If our fundamental desire is regime change in N. Korea, expecting China to help change the regime of one of the last three Communist countries seems unrealistic.

N. Korea is almost China's only ally and no more than a minor irritant to China.
6.24.2006 9:59pm
Enoch:
one of the last three Communist countries seems unrealistic.

(counting on fingers) China, North Korea, Cuba, Laos, Vietnam... =D
6.24.2006 10:59pm
DeezRightWingNutz:
I'm sick of hearing, "we can't win, waah wahh wahh..."

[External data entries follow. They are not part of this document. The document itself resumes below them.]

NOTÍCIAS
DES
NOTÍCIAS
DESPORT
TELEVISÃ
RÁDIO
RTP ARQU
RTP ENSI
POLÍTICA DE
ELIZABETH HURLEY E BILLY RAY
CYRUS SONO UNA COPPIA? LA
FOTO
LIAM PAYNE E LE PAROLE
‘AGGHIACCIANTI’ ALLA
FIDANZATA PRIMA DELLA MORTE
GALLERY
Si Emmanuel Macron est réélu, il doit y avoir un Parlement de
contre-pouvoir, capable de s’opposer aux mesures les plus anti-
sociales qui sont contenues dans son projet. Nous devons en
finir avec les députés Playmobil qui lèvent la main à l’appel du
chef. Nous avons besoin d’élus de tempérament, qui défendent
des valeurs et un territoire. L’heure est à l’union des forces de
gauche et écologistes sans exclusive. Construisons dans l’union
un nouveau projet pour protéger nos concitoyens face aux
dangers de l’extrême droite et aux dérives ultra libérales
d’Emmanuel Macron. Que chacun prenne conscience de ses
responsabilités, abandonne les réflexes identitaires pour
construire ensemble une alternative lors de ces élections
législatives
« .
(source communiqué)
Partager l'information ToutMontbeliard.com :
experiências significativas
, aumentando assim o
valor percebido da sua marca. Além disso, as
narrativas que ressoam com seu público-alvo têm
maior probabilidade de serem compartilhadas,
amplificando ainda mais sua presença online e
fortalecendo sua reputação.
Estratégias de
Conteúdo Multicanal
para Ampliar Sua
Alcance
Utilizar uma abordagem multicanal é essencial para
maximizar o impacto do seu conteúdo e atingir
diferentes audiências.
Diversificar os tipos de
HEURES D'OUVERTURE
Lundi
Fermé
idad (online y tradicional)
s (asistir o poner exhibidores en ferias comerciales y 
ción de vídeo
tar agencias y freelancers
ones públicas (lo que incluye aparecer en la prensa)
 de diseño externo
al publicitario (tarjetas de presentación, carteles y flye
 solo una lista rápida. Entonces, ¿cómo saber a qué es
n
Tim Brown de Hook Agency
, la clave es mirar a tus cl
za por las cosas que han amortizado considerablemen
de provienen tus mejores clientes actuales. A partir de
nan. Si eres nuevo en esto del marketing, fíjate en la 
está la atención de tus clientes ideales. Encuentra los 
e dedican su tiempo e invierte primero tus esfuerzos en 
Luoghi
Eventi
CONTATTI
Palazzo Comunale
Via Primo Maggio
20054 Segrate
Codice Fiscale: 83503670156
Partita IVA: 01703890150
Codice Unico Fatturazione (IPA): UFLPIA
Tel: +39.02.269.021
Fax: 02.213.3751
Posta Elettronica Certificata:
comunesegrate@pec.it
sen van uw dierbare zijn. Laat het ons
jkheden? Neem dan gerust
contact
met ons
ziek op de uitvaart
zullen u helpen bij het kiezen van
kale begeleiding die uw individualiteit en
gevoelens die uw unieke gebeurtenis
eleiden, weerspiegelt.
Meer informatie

We can defeat any enemy. The question is, do we have the will to do it? I'm with Truman, let's nuke the SOBs.
6.25.2006 2:22am
Medis:
DRWN,

A better question is whether the costs of such an action (properly defined as including all negative effects, foreseen or otherwise) might outweigh the benefits.
6.25.2006 6:51am
Harry Eagar (mail):
Enoch, I pondered a while before I decided '3' was the correct number.

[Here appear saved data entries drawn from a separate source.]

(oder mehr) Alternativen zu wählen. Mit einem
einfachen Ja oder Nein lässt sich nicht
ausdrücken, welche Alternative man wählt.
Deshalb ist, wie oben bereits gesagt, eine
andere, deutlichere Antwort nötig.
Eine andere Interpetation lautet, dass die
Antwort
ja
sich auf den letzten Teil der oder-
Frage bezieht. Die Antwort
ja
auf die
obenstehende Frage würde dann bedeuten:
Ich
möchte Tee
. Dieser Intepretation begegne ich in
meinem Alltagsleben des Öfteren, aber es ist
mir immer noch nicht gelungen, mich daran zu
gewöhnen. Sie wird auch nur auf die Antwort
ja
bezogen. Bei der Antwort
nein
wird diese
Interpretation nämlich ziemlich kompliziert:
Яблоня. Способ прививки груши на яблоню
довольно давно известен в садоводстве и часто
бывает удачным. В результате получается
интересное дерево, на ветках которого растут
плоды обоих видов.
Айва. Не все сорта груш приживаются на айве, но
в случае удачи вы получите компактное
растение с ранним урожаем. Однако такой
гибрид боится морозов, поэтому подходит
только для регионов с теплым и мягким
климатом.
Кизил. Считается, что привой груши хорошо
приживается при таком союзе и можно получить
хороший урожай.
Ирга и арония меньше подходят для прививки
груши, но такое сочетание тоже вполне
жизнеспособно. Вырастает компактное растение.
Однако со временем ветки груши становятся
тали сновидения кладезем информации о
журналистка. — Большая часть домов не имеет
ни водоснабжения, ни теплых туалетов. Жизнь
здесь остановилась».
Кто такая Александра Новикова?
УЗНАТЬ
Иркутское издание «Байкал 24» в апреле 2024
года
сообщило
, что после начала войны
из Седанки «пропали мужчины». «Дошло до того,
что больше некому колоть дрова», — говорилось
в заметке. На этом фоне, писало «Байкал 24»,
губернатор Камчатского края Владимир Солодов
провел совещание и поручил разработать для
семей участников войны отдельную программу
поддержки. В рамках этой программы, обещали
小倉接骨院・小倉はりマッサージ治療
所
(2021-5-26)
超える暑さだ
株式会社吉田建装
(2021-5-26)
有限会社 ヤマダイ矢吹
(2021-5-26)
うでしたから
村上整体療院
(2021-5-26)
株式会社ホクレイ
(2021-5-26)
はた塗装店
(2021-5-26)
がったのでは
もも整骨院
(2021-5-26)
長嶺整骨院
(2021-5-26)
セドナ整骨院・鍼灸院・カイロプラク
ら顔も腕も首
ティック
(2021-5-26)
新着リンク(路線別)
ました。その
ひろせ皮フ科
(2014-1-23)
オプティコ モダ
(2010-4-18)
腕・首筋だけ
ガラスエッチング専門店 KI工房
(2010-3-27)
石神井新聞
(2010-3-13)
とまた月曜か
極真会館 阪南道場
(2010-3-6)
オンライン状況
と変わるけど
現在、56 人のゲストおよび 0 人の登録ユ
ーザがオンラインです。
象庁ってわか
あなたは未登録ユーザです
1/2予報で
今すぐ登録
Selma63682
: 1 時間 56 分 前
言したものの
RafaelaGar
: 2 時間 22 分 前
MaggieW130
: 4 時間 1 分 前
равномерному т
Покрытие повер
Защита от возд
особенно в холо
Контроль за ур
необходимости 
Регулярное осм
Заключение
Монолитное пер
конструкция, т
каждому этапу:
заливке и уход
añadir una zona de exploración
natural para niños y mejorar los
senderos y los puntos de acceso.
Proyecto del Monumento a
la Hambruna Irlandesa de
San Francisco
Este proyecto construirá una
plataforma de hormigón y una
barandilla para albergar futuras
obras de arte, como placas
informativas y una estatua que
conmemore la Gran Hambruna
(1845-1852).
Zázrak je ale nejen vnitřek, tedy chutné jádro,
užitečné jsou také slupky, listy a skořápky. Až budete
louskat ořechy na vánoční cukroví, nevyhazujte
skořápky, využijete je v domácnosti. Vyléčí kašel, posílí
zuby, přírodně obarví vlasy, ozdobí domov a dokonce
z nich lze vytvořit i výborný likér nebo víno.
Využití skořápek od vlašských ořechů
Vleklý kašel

Vietnam seems half-communist at most, and the expectation (perhaps overoptimistic) is that Cuba will remain communist until Fidel dies, which cannot be very far off.

But, point taken.

I doubt China takes a lot of comfort in the alliance with Laos.
6.25.2006 3:23pm
Leland:
I'm very concerned about some of our "intellectuals" who, at one time or another, set policy in the US. First, we have an editorial suggesting we commit a very overt act of war, and then everything will be fine. Now, we have an editorial suggesting that an overt act of war is bad, but instead, we should just rollover to the DPRK, so long as they don't launch or hurt South Korea. I'm afraid next week's editorial would be to convince the UNSC to sue for a peace treaty that unifies Korea under DPRK leadership.

For 1,971 days the Bush administration ignored North Korea's missile program as unimportant and unthreatening to the security of the United States.

I guess this guy missed a few speeches and all that money going to TBMD.